Charges were dropped against Brian Mills of the group, who was arrested in July, after boarding the U.S. nuclear attack submarine, Guardfish, at Nanoose Bay, in an attempt to deliver a letter to its commander asking a confirmation or denial that nuclear weapons were on board. To date, all of the arrests made in conjunction with nuclear capable vessels visiting Nanoose, and the campaign's various civil disobedience actions, have resulted in charges being dropped.
A peace walk will take place on November 11 to the base gates of the Canadian Forces Maritime Testing Range -- CFMETR. Call 468-7335.

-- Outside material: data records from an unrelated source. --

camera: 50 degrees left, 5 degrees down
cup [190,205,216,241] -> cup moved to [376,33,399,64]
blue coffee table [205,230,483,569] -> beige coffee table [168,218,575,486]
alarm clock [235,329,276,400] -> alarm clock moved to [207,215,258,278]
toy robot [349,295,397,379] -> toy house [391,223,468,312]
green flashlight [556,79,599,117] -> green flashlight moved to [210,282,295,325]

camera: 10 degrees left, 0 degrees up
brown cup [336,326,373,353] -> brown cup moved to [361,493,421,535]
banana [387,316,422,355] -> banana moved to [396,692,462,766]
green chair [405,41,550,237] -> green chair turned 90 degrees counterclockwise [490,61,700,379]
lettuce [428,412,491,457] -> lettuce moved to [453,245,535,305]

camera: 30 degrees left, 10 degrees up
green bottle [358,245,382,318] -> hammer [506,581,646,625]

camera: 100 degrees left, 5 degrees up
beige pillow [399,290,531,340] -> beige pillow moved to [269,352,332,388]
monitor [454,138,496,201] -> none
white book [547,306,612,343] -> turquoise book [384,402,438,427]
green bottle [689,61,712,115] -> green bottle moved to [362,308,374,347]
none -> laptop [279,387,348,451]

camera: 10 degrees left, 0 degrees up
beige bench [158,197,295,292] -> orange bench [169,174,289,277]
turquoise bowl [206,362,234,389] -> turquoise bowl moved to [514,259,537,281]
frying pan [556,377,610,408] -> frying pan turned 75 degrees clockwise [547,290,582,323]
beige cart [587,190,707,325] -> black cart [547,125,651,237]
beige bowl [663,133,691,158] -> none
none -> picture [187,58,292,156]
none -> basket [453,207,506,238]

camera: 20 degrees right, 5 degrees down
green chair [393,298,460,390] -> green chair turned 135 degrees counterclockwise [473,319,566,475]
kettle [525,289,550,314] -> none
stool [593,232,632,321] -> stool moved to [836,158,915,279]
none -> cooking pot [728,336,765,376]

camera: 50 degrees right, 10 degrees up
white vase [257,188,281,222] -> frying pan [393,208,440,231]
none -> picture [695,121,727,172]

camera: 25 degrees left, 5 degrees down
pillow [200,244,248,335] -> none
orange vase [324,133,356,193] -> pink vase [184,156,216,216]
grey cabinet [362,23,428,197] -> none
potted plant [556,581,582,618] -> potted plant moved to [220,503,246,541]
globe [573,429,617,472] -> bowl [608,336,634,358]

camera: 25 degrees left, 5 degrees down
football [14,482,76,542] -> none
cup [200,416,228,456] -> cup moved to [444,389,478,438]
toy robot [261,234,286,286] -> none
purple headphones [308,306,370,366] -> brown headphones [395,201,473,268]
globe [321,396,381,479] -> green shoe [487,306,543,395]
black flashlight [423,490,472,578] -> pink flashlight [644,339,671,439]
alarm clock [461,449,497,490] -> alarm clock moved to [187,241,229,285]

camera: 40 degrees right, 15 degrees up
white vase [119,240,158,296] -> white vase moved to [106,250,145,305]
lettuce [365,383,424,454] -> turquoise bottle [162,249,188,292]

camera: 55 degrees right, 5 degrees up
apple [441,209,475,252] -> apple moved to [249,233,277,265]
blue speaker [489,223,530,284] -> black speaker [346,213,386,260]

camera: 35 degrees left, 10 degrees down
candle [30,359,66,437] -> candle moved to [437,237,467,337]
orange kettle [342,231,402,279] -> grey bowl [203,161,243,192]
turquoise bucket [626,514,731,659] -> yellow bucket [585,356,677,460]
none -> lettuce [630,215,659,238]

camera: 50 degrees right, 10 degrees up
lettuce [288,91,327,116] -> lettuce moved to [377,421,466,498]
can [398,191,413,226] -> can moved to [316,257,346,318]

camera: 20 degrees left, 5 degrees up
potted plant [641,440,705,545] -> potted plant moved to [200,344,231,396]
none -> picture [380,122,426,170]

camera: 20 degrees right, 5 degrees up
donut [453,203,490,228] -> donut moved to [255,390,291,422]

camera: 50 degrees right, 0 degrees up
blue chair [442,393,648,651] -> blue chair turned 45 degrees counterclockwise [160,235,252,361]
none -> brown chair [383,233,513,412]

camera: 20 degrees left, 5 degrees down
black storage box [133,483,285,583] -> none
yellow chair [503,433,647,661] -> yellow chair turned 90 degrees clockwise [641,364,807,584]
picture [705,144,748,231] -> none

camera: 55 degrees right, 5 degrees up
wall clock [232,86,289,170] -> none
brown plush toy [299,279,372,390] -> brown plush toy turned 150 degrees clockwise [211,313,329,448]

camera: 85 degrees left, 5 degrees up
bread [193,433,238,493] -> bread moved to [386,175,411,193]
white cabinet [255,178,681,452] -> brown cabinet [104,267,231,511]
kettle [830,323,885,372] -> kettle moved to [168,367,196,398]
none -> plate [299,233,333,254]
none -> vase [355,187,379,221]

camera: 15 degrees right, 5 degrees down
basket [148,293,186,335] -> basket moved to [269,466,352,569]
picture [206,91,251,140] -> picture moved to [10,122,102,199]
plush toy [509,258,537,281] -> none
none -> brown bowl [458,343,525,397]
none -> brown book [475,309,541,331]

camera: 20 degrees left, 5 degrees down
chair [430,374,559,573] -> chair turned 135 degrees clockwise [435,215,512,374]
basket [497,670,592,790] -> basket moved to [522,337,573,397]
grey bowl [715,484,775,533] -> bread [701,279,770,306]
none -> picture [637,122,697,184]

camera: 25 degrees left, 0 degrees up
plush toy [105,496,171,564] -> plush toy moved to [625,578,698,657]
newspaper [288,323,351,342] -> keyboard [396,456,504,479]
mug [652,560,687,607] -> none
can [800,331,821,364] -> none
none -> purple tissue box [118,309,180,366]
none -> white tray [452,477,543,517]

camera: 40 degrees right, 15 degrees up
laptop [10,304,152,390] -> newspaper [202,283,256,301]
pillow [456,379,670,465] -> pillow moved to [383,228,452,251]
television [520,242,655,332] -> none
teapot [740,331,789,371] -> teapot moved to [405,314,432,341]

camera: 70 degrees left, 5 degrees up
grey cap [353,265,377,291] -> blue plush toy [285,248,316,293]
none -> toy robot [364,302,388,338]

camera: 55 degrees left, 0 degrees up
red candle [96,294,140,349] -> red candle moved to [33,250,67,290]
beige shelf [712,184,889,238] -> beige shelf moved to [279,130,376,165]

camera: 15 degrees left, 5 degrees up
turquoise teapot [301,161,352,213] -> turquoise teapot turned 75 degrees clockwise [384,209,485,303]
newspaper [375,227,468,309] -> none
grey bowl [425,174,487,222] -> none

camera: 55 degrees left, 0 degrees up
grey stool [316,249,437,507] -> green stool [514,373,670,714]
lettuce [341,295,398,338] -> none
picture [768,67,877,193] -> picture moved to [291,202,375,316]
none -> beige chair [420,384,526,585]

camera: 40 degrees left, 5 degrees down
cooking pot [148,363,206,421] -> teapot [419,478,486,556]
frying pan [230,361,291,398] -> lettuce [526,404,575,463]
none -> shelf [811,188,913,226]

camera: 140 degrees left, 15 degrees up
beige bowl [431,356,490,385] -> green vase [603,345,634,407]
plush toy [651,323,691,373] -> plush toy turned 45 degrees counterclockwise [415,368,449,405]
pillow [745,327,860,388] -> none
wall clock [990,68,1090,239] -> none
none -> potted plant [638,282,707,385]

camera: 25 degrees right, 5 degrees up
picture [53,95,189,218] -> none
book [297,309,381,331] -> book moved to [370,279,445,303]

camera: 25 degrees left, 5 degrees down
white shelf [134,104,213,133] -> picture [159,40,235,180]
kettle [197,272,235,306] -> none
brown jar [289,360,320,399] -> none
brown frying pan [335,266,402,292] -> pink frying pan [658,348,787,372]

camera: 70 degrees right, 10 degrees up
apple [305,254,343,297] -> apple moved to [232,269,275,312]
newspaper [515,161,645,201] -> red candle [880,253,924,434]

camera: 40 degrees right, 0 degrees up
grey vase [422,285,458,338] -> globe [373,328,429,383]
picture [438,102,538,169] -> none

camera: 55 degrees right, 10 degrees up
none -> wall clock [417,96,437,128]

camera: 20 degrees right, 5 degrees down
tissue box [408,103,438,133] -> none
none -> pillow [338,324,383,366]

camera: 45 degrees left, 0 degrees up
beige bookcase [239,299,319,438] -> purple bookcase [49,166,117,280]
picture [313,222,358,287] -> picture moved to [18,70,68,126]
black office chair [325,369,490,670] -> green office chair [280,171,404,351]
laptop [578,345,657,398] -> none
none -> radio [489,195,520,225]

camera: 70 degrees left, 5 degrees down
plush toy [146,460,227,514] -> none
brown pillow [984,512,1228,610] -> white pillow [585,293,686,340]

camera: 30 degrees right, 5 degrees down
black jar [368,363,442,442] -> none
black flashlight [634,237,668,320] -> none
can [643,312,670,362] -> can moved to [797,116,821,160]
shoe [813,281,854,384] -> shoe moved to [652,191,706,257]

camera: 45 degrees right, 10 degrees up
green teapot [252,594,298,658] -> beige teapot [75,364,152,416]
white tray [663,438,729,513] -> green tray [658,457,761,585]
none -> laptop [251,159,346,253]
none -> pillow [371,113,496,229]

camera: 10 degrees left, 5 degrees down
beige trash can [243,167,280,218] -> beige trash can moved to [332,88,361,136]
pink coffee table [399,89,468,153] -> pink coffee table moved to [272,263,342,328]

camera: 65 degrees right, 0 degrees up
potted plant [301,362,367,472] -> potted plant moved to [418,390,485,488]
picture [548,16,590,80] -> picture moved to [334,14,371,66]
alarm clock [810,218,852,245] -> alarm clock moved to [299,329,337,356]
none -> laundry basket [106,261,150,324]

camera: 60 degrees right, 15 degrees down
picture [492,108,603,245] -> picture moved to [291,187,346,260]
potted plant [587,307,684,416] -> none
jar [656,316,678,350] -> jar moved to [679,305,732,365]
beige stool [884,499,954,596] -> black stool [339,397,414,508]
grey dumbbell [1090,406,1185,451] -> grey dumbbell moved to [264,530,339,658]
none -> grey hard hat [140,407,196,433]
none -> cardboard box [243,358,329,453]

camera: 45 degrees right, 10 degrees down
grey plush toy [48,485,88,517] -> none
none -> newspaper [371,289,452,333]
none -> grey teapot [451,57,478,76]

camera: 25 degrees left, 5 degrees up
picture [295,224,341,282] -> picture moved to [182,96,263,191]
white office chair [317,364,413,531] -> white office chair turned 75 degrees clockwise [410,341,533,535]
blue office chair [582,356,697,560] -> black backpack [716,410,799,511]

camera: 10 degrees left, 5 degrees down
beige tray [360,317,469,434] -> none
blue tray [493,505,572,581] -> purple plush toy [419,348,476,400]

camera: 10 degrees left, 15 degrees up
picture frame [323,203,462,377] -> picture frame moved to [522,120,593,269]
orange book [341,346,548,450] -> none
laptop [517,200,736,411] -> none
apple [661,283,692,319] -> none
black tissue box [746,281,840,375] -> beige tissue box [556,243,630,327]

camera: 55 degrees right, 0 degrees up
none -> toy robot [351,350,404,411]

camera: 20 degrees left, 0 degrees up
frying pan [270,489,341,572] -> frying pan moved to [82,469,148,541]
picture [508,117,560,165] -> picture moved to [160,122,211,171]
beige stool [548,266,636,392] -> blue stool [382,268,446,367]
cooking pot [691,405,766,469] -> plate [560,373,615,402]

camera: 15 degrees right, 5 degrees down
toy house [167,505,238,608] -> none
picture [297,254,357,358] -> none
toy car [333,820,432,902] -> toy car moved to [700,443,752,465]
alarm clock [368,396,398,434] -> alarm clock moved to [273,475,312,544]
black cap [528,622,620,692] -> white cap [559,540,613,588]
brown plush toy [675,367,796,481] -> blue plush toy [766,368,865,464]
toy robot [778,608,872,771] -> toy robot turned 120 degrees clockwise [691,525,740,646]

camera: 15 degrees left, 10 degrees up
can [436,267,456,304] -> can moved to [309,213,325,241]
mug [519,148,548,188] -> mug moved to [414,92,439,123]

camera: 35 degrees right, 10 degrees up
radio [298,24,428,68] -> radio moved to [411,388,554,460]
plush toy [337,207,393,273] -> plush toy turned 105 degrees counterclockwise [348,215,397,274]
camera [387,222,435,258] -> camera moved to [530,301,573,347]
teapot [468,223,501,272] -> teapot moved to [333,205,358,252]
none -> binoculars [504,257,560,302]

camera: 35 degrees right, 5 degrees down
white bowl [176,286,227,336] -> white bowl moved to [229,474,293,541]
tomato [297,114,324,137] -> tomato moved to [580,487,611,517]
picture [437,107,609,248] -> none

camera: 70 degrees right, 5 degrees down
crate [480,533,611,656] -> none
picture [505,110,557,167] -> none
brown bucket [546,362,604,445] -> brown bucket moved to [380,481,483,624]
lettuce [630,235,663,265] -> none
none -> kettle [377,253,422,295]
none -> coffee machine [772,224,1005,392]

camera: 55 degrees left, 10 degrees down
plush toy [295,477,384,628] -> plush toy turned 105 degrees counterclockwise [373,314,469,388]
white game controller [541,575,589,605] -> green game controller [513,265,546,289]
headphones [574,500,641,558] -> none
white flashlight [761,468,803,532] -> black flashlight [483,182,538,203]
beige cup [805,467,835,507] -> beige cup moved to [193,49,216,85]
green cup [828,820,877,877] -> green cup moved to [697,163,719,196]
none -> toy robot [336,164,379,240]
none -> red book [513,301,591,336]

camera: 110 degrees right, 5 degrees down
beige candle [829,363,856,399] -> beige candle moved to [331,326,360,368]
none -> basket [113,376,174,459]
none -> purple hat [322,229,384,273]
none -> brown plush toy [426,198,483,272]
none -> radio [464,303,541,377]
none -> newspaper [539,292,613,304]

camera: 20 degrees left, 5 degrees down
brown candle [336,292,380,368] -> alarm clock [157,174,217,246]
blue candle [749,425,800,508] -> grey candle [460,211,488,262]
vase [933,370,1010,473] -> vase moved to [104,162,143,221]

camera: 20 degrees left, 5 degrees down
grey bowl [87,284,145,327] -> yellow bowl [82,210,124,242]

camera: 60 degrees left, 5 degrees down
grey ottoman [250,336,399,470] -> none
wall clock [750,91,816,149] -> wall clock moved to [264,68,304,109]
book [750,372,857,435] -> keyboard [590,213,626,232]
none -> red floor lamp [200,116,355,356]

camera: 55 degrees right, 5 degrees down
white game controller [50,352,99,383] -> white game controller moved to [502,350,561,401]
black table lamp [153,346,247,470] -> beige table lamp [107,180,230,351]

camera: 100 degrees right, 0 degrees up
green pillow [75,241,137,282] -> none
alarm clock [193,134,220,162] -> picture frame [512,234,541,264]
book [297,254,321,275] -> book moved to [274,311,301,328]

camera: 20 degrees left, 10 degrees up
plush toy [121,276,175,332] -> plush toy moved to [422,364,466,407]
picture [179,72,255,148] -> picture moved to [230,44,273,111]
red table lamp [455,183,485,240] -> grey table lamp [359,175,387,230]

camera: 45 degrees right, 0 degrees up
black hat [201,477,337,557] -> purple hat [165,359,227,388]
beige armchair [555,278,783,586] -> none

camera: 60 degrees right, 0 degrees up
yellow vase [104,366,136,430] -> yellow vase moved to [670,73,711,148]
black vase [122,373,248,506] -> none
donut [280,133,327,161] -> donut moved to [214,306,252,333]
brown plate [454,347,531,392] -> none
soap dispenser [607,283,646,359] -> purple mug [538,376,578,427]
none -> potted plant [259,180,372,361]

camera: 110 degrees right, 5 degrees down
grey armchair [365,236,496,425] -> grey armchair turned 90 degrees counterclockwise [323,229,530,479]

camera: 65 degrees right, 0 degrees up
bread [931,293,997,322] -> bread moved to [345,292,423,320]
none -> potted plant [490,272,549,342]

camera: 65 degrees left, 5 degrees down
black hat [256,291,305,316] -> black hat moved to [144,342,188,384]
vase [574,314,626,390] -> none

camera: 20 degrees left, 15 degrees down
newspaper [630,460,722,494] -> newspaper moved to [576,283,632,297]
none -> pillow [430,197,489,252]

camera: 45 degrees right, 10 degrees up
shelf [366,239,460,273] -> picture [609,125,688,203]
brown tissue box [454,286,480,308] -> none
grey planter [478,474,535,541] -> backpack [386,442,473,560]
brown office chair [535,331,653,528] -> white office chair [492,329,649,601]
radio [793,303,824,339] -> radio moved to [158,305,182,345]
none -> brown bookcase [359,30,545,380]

COVENTRY, U.K. -- More than a thousand peace activists from thirty different countries took part in the 6th annual European Nuclear Disarmament (END) conference July 15 -18 at Coventry England., where over 100 workshops and seminars were held. The END Liaison Committee had sent invitations to East European Communist Parties without insisting upon representation by independent peace and human rights groups from Eastern Europe. The history of the committee's decision-making, unrepresentative of the non-aligned peace movement as a whole, came to a boil at the conference and led to a series of unscheduled late-night meetings. Here guidelines were worked out for the preparations of the 1988 END conference, to be held in Sweden and organized by the Swedish Peace and Arbitration Society. Members of the nonaligned movement, together with those East bloc independents who managed to work around their governmental travel restrictions, resolved that in the future, East bloc independents will be directly involved in preparing the annual event. It was not made quite clear how this resolve was to be translated into practice. The acceptance of an invitation by the CSSR human rights organization Charta 77 to hold a pre-conference meeting a Prague was among the measures being considered.
Among the conference highlights was the speech by former END spokesperson E.P. Thompson during which he reviewed the achievements of the international peace movement pointed toward future opportunities. "The paranoid scenario of the superpowers and cold warriors is coming to an end and the possibilities for peace-minded people to have a decisive impact on the future has never been as great." Thompson said that it may be time to reformulate END's founding statement to reflect the new world situation -- a growing internationalization and coming together of peace and human rights movements.
A surprisingly strong Canadian representation at the END conference bespoke of the health and vigor of the Canadian peace movement.
BY METTA SPENCER
The Moscow Group for Trust survives, and has proposed these democratizing measures: complete political amnesty; constitutional revisions to guarantee civil rights and freedoms without conditions; prohibition of the use of punitive psychiatry; abolition of capital punishment and softening of prison conditions; publication in the USSR of the best samizdat, and ensuring of the right to buy any book from abroad. Also suggested are a tourist program for inexpensive travel in East and West by exchanging houses; an expanded exchange program for children and hired workers; and TV shows in which Western and Eastern politicians together would reply to phoned-in questions.
The group has experienced ups and downs lately. In May, some members set up an art show, exhibiting about 25 works, mainly on Christian and ecological subjects. After two hours, plainclothes police brutally assaulted the artists, including one woman in the eighth month of pregnancy. The next day, the police raided other pacifist and counter-culture youths. Many were assaulted, several requiring hospitalization, and over sixty were taken in by the police.
Only a week later, on the other hand, at a Dialogue with Western peace activists, the Soviet Peace Committee allowed one Trust Group activist, Irina Krivova, to attend the meeting and to speak for about ten minutes. The Western visitors (though none of the Russians) termed this concession "historic."